The present collection and categorization of Hama beads. Also a Photoshop exercise for me. The complete set of available colors on the manufacturer's web site.

Tuesday, September 20, 2011

Painting the Wardrobe

"Before". Very shabby MDF board.

White latex paint, 2.7 l bucket was just enough for two layers on the surfaces of the double closet - that surface was very absorbent. The closet had a convenient height for this project...

All done, including new suspension for the clothes rack.

Sunday, September 18, 2011

Medicine Cabinet

Small not-too-clean medicine cabinet, found on a junk market in Tel Aviv.

Thursday, September 15, 2011


A sign made from Hama beads, plastic tube-shaped things placed on a peg board and ironed, melting and fusing the beads. The sign says "ei mainoksia kiitos", that is, "no advertisements please" in Finnish. I stuck the sign to our front door (below the mail slot) with Blu-Tack, which, amazingly, has worked well so far. Note how the background pattern matches the wood grain on the door. Colors: 31 Turquoise, 21 Light brown, 20 Reddish brown, and 01 White.
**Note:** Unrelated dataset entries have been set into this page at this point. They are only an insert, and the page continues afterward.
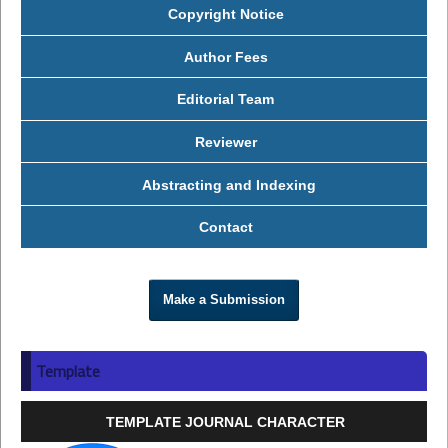
Copyright Notice
Author Fees
Editorial Team
Reviewer
Abstracting and Indexing
Contact
Make a Submission
Template
TEMPLATE JOURNAL CHARACTER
Tuesday, September 13, 2011

The CueCat barcode scanner

I wanted a barcode reader, mainly for paying bills. I found this device, the CueCat. I bought two Cats from librarything. I have been happy with them, even if it took me a while to master the scanning procedure. This is the cheapest scanner I could find, but it comes with an interesting "feature": the barcode data sent to the computer is encrypted and additionally contains the serial number of the Cat. All of this was part of the business model of the company that made the scanner, they tracked the behavior of individual users for advertisement purposes. Now the company is dead, and a huge stock of CueCats remains. Wikipedia describes the history of this device.
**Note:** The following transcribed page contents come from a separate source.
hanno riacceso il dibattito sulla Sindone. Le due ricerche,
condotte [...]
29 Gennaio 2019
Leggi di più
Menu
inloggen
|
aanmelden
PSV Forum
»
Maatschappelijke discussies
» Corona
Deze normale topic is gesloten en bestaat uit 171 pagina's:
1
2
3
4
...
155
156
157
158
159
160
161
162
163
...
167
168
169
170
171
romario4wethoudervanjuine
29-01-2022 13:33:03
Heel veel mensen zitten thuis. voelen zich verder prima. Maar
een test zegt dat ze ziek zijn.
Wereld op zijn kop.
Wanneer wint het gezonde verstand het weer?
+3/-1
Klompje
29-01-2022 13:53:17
The scanner connects to the USB port, and behaves like a keyboard. When a barcode is scanned, the cat just types the letters and numbers of the code.

Fortunately it is easy to get rid of the scrambling and serial number. The USB version can be "declawed" by simply cutting one pin on one of the microchips inside it (pin 5 on the chip marked HMS91C7316). I heated the pin with a soldering iron and lifted it from the board with a needle. Others recommend cutting it with a small pair of scissors. This probably works just as well, I just thougth desoldering would be more reversible. The librarything wiki also contains declawing instructions. Another nice page with instructions (in Finnish).

Friday, September 2, 2011


The collection, aligned on grids according to color and size. Note the SINGLE gray two-by-four on the right.